Researchers found that increases in the percentage of nurses with baccalaureate degrees were associated with significant reductions in surgical mortality rates and failure-to-rescue rates. They also found that a ten-point increase in a hospital’s percentage of baccalaureate-prepared nurses was associated with an average reduction of 2.12 deaths for every 1,000 patients. (The average reduction was 7.47 deaths per 1,000 patients in the subset of patients with complications.)

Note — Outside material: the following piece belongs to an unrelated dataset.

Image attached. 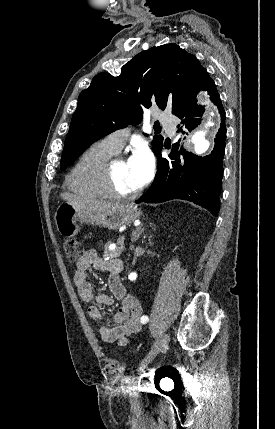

These results suggest that if all the hospitals in the study had increased their percentage of baccalaureate nurses by ten points, about 500 deaths might have been prevented. This is an incredibly important finding, given the recommendation made in the Institute of Medicine report, The Future of Nursing: Leading Change, Advancing Health to increase the number of nurses holding a baccalaureate degree to 80% by the year 2020.
The brief also explains that in addition to improving patient outcomes, higher numbers of baccalaureate-prepared nurses could also lead to an increased number of graduate-level nurses prepared to either become nurse faculty or accept advanced-practice positions in primary care. Aiken found that nurses with initial associate's degrees were less likely than those with an initial baccalaureate degree to earn a master's degree.
This brief is based on the following articles:
- A. Kutney-Lee, D.M. Sloane, L.H. Aiken. An increase in the number of nurses with baccalaureate degrees is linked to lower rates of post-surgery mortality, Health Affairs, March 2013, vol. 32, pp. 579-586;
- L.H. Aiken. Nurses for the future. New England Journal of Medicine, January 20, 2011, vol. 364, pp. 196-198.